Authors: Alicia Giménez Bartlett
—Trataba con perros —dijo.
Garzón no le dio tiempo a continuar, aulló:
—¿Perros? ¿Pero es que te has creído que somos imbéciles? ¿Cómo se come eso de que trataba con perros?
—¡Les estoy diciendo la verdad, es lo único que sé!, proporcionaba perros a la gente.
Antes de que mi compañero volviera a echarse sobre él, le hice un gesto para que se aplacara.

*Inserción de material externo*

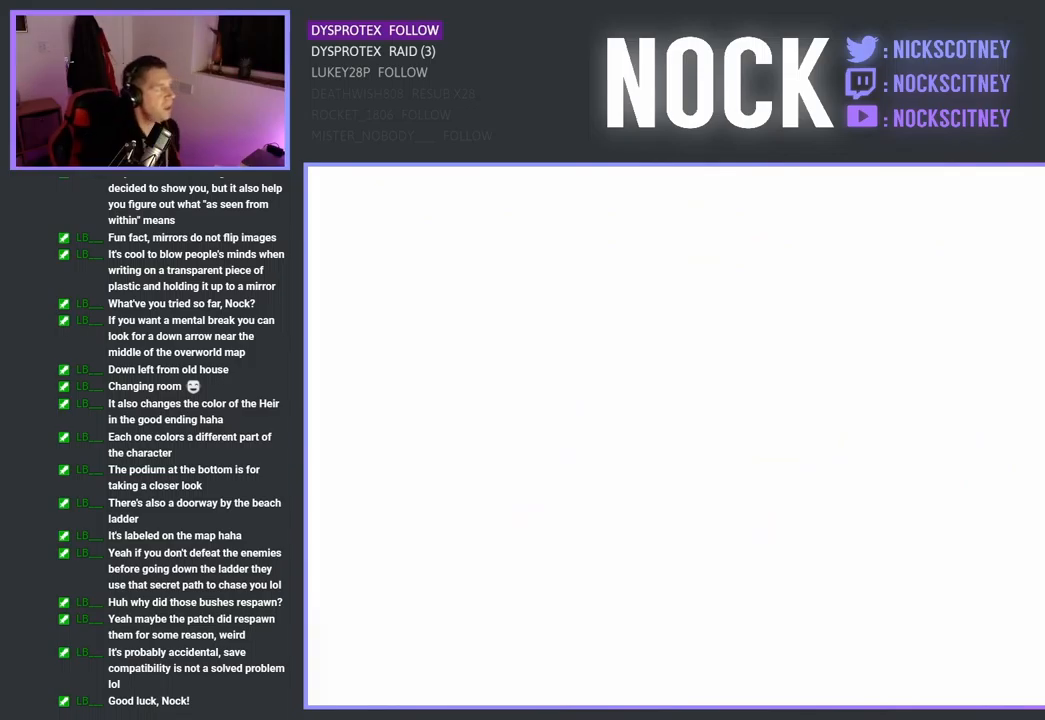
{"buttons": [], "left_stick": "center", "right_stick": "center", "events": []}
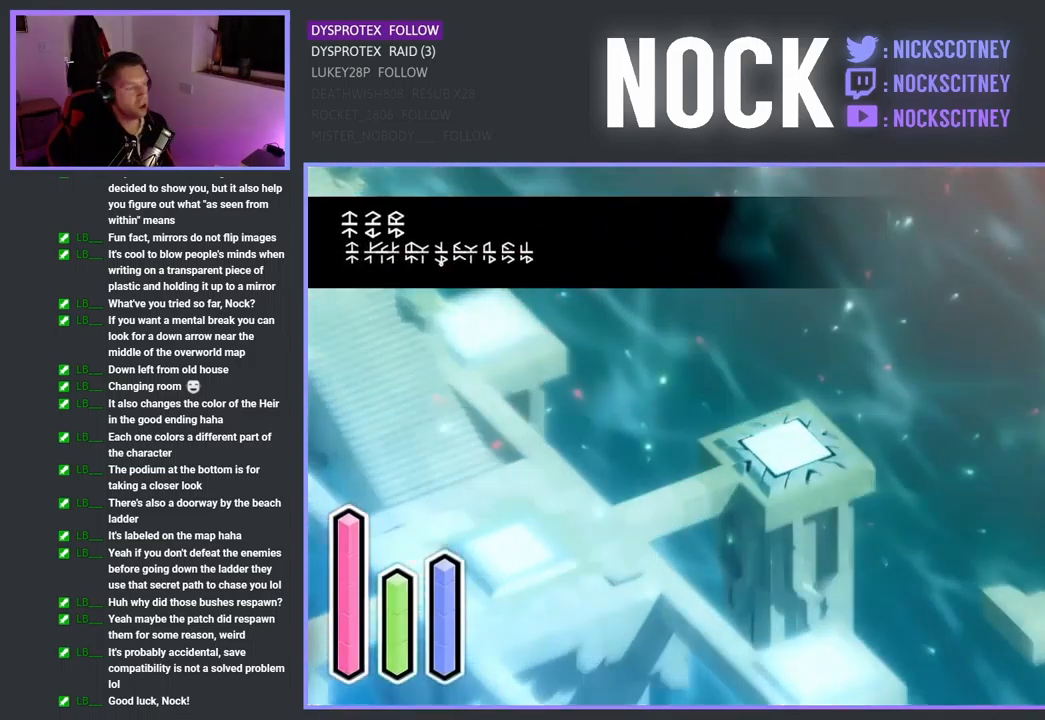
{"buttons": [], "left_stick": "center", "right_stick": "center", "events": []}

—¿Quieres decir que los vendía?
—Sí, supongo que sí.
—¿Y de dónde los sacaba?
—Nunca me dijo nada, de verdad, era muy reservado, hasta cuando había bebido dos copas era muy reservado. Sólo sé que me decía: «Esta semana tengo que entregar un par de perros», eso es todo.
—¿Crees que eran robados?
—Sí, eso pensé siempre, pero nunca se me hubiera ocurrido preguntárselo, tenía mala hostia.

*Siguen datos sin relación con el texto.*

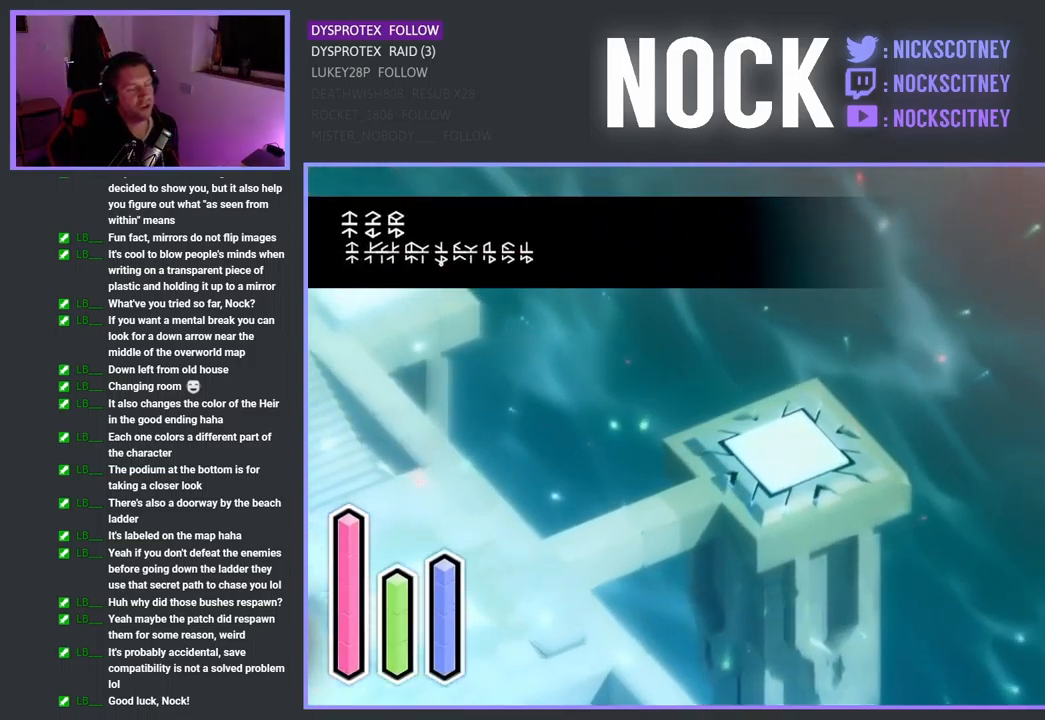
{"buttons": [], "left_stick": "center", "right_stick": "center", "events": []}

Permanecí un momento en silencio. Garzón aún estaba jadeante después de sus arrebatos de fiereza.
—¿Le oíste alguna vez mencionar a quién entregaba esos perros?
Bajó la mirada. Utilicé un tono de voz comprensivo para decir:
—Piénsalo bien, hay un asesinato por medio. Si dices la verdad y sólo bebías un trago con él de vez en cuando, es necesario que confieses todo lo que sepas. Si te guardas algo, después tontamente, eso puede inculparte.
Asintió a golpes de cabeza cortos y razonables.
—Una vez me dijo que llevaba los perros al Clínico para un amigo suyo catedrático.
—¿A la facultad de Medicina?
—Sí.
—¿Para experimentación?
—No lo sé.
—¿Es todo lo que sabes?
—¡Lo juro por Dios! A mí siempre me hizo gracia que se dedicara a los perros, alguna vez le pregunté, pero no decía nada de sí mismo, nada.
Garzón volvió a intervenir:
—¡Pues claro que te hacía gracia, como que eso de los perros es un cachondeo! ¡Vaya un oficio!
Por primera vez aquel hombrecillo atemorizado contestó con desafío y orgullo.
—Cada uno se busca la vida como puede, no sé por qué le parece tan extraño, yo hago palomas, él conseguía perros, en esta vida no todos podemos ser notarios.
Curioso, que la mitificación profesional de aquel lumpen fueran los notarios. Podían haber sido los banqueros, los industriales, pero no, eran los notarios.
—¿Tienes alguna idea de quién ha podido matarlo?
—Les aseguro que no.
—Está bien —susurré.
Lo mandamos a su casa acompañado de un par de agentes para que la registraran. Nos dijo que no necesitábamos orden judicial, estaba deseoso por que comprobáramos su inocencia. Garzón se veía como un actor shakesperiano después de representar Otelo, exhausto y excitado. El hambre ciega que debía de sentir le había ayudado a ser temible.
—¿Cree usted ese rollo de los perros? —preguntó.
—No tengo más remedio que creerlo. Que investiguen sus antecedentes. Póngale un poli tras los talones durante al menos una semana. Y que nuestro hombre siga otra semana en el bar Las Fuentes, vigilando los contactos y llamadas del dueño. Mañana vaya usted personalmente y hable con él para ver si confirma la historia de este tío sobre las charlas de fútbol con Lucena. Si sigue sin querer cooperar, dígale que sabemos que conocía a Lucena y nos lo ha ocultado, que podemos implicarle legalmente en el caso.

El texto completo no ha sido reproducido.